El coche avanzaba por la Séptima Avenida con las ruedas siseando en el barro. Junto al asiento de Jennings, la doctora Howell iba inmóvil debido a la extenuación. Una avergonzada y arrepentida Pat la había bañado y vestido, después de lo cual Jennings la había ayudado a subirse a su coche. Justo antes de dejar el apartamento, Peter había intentado darle las gracias, pero, incapaz de hallar las palabras, le había besado la mano y dado media vuelta sin decir nada.
Jennings la miró.
—¿Sabes? —dijo—, si yo no hubiera visto lo que de verdad sucedió esta noche, no me lo creería jamás. Todavía no estoy seguro de creerlo.
—No resulta fácil de aceptar.
—¿Le contaste a Patricia lo que iba a pasar?
—No —repuso Lurice—. No podía contarle todo. Intenté prepararla para el impacto que se le avecinaba, pero, por supuesto, tuve que reservar parte. De lo contrario quizá habría rechazado mi ayuda… y su novio habría muerto.
—Era un afrodisíaco lo que había en esa botella, ¿verdad?
—Sí —contestó ella—. Debía soltarme. Si no, las inhibiciones personales me habrían impedido hacer lo que era necesario.
—¿Qué pasó justo antes del final…? —comenzó Jennings.
—¿El aparente deseo del señor Lang por mí? —preguntó Lurice—. Sólo fue un trastorno del momento. La súbita extracción del dolor le dejó, durante unos segundos, sin voluntad propia. Si lo desea, sin una contención civilizada. Era un animal el que me quería, no un hombre.
Minutos después Jennings aparcó delante del edificio de apartamentos de la doctora Howell y se volvió hacia ella.
—Creo que los dos sabemos cuánta enfermedad dejaste expuesta… y curaste esta noche —comentó.
—Espero que sí —dijo Lurice—. No por mí, sino… —sonrió un instante—. No por mí realizo esta plegaria —recitó—. ¿Lo conoce?
—Me temo que no.
Escuchó en silencio mientras la doctora Howell volvía a recitarlo.
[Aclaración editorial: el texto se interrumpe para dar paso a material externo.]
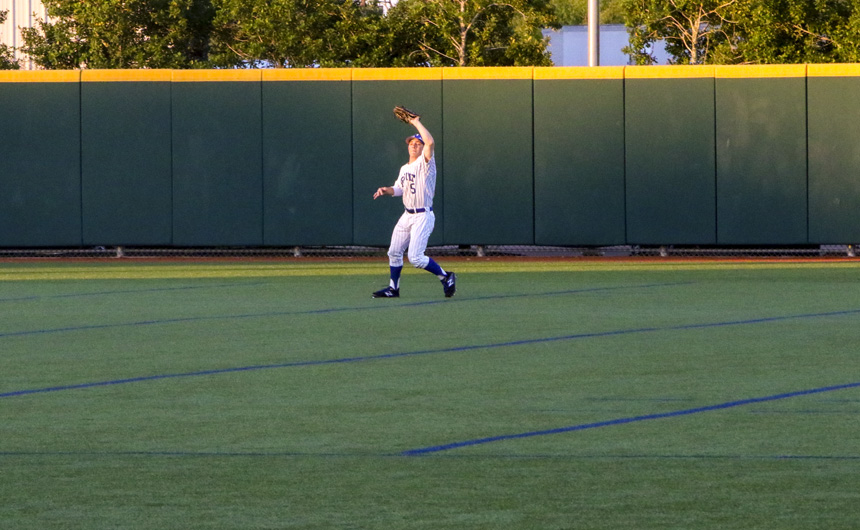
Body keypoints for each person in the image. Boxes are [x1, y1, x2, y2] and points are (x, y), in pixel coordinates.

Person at [371, 114, 456, 299]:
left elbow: (430, 142)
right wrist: (387, 190)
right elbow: (399, 189)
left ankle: (446, 276)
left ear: (422, 148)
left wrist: (415, 122)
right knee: (394, 252)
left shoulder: (426, 164)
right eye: (411, 143)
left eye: (417, 143)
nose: (413, 145)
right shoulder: (404, 168)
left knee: (416, 258)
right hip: (407, 215)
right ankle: (393, 289)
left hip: (422, 215)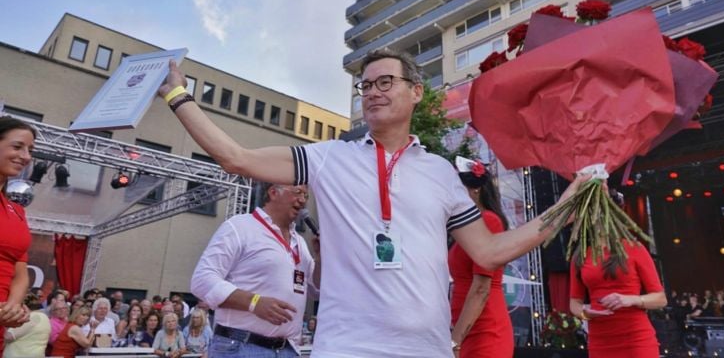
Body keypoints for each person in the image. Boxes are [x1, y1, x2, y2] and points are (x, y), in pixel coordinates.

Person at [161, 48, 585, 357]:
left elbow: (491, 251)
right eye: (367, 85)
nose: (374, 91)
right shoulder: (327, 158)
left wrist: (569, 200)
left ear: (417, 92)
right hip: (346, 347)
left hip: (427, 349)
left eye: (387, 82)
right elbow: (237, 158)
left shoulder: (440, 172)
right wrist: (178, 97)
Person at [190, 182, 319, 357]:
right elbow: (202, 280)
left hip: (288, 350)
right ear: (273, 192)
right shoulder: (240, 227)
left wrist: (321, 256)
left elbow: (317, 289)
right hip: (241, 347)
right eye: (297, 192)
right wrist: (254, 302)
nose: (303, 200)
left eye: (306, 196)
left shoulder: (300, 243)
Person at [448, 157, 513, 357]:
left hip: (485, 330)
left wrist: (454, 341)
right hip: (464, 329)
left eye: (458, 189)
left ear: (475, 190)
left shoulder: (489, 221)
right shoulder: (466, 227)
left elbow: (481, 288)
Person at [569, 239, 667, 358]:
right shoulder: (580, 255)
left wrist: (632, 300)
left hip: (636, 339)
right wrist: (585, 314)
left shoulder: (633, 247)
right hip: (600, 341)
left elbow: (661, 299)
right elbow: (574, 303)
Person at [0, 117, 37, 352]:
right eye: (17, 146)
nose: (26, 156)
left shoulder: (17, 210)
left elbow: (20, 271)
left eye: (30, 150)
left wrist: (13, 306)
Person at [3, 293, 50, 357]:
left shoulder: (33, 317)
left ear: (24, 307)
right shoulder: (44, 317)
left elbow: (8, 336)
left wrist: (4, 322)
Luego, cuando él hizo ademán de bajarse del coche, ella le contuvo.
—Por favor, no hace falta. Ahora me encuentro bien.
Abriendo la puerta, bajó y se detuvo en la acera. Durante unos momentos se miraron. Después, Jennings alargó el brazo y le apretó la mano.
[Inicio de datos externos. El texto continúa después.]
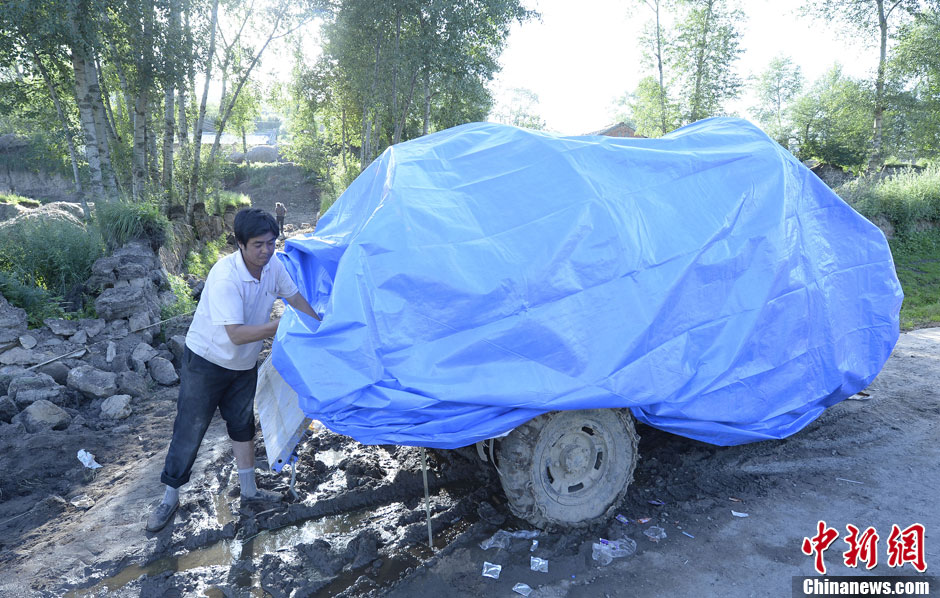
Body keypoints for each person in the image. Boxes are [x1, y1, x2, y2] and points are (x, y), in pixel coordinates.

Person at [146, 207, 320, 533]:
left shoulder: (274, 266)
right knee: (190, 428)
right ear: (240, 243)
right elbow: (236, 334)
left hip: (243, 364)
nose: (266, 250)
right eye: (258, 244)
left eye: (271, 242)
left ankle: (250, 491)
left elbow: (295, 299)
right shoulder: (226, 276)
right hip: (207, 363)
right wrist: (280, 326)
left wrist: (319, 326)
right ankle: (169, 496)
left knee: (242, 425)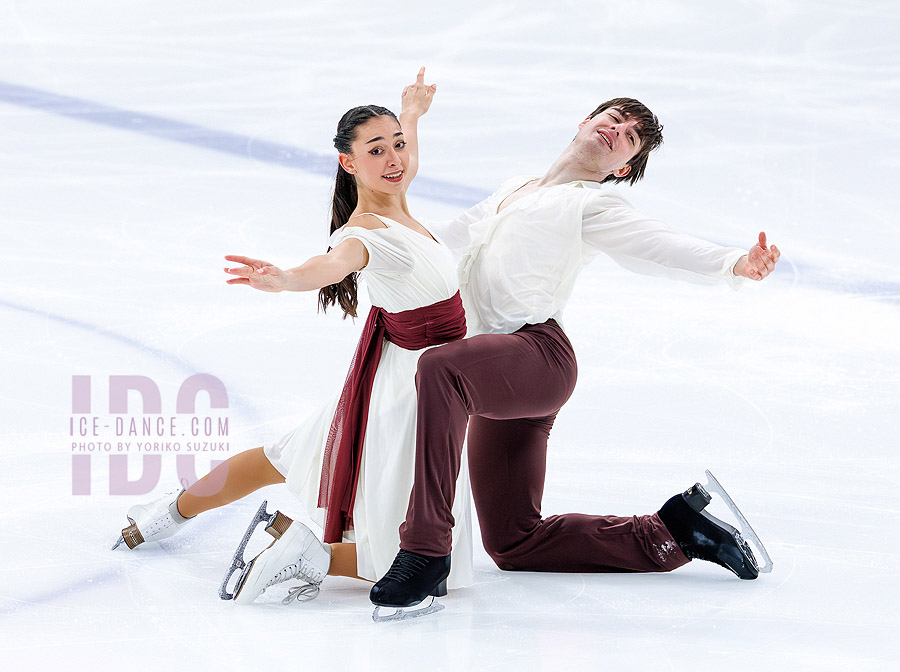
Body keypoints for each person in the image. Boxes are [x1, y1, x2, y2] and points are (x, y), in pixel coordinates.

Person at [370, 92, 782, 612]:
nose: (617, 129)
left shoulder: (593, 203)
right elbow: (437, 243)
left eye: (629, 136)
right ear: (586, 121)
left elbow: (659, 244)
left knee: (439, 368)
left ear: (622, 165)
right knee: (513, 541)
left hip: (535, 356)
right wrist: (356, 252)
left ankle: (426, 550)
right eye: (614, 118)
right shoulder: (516, 188)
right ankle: (674, 531)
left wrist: (734, 264)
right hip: (491, 369)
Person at [112, 69, 474, 605]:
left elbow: (408, 163)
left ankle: (176, 513)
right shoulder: (362, 232)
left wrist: (412, 115)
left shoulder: (396, 194)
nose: (394, 159)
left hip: (414, 374)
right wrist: (284, 279)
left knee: (281, 455)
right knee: (433, 551)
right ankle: (253, 536)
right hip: (407, 391)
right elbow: (329, 265)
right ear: (348, 163)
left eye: (396, 144)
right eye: (376, 150)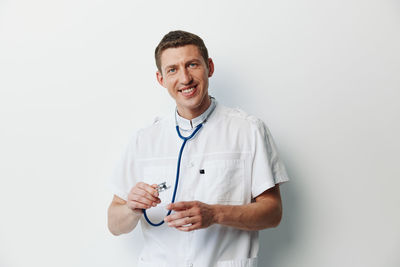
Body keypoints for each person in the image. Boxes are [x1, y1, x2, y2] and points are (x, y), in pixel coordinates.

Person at [107, 30, 289, 267]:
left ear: (209, 67)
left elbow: (272, 212)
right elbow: (114, 223)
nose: (185, 78)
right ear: (161, 79)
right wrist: (132, 208)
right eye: (172, 69)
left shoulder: (248, 130)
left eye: (192, 65)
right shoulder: (144, 140)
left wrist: (215, 214)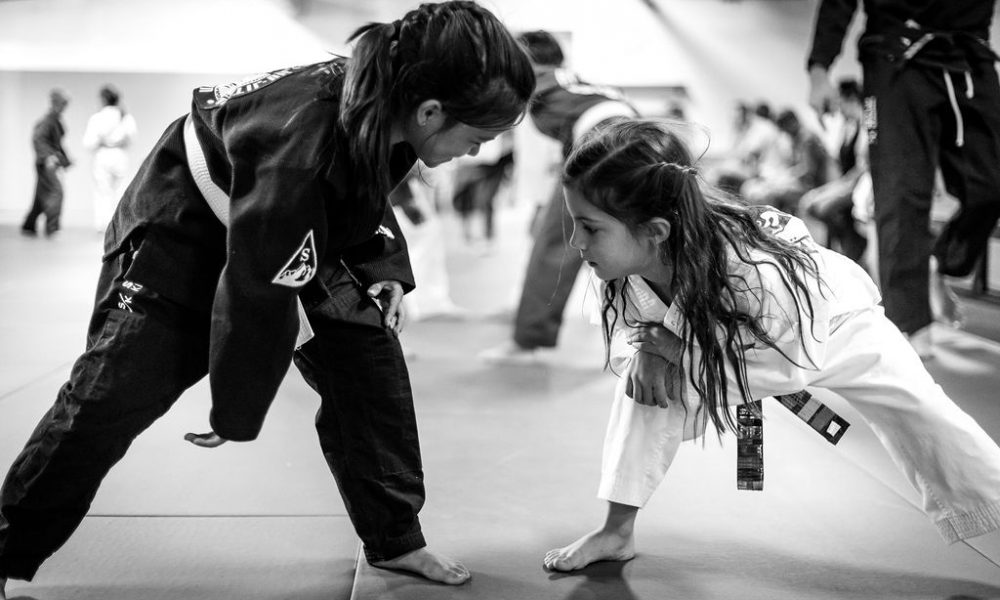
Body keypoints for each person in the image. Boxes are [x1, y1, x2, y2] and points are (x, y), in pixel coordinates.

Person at [0, 2, 534, 597]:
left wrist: (382, 265)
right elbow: (258, 290)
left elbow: (361, 191)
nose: (479, 152)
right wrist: (237, 406)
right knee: (107, 399)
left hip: (286, 219)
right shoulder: (302, 146)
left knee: (367, 361)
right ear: (431, 111)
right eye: (477, 137)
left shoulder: (385, 100)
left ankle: (395, 540)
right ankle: (4, 548)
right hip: (179, 231)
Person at [541, 119, 1000, 572]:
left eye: (590, 227)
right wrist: (647, 350)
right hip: (718, 347)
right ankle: (616, 530)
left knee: (925, 415)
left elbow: (786, 365)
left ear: (656, 231)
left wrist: (678, 350)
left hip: (834, 328)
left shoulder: (755, 269)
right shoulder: (618, 272)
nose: (576, 241)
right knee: (645, 387)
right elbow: (628, 334)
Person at [806, 0, 1000, 357]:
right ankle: (910, 324)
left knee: (991, 186)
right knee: (901, 193)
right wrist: (820, 66)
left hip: (970, 55)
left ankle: (940, 261)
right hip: (895, 56)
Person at [479, 29, 637, 363]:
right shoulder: (577, 83)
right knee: (634, 239)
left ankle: (527, 340)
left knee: (558, 239)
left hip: (601, 140)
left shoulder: (533, 79)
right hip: (636, 133)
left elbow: (535, 155)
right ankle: (648, 334)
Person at [799, 78, 869, 264]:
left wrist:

—Buenas noches, querida —dijo.
Lurice Howell le devolvió la sonrisa.
—Buenas noches, doctor.
Jennings la observó atravesar la calzada y entrar en el edificio. Luego, poniendo de nuevo el coche en marcha, dio un giro en forma de U y emprendió el regreso a la Séptima Avenida. Mientras conducía, en voz baja repitió el poema de Countee Cullen que Lurice le había recitado:
No por mí realizo esta plegaria
Sino por esta raza mía
Que extiende desde lugares sombríos
Oscuras manos en busca de pan y vino.
Los dedos de Jennings se apretaron sobre el volante.
—Usa tu cabeza, hombre —dijo—. Tu cabeza.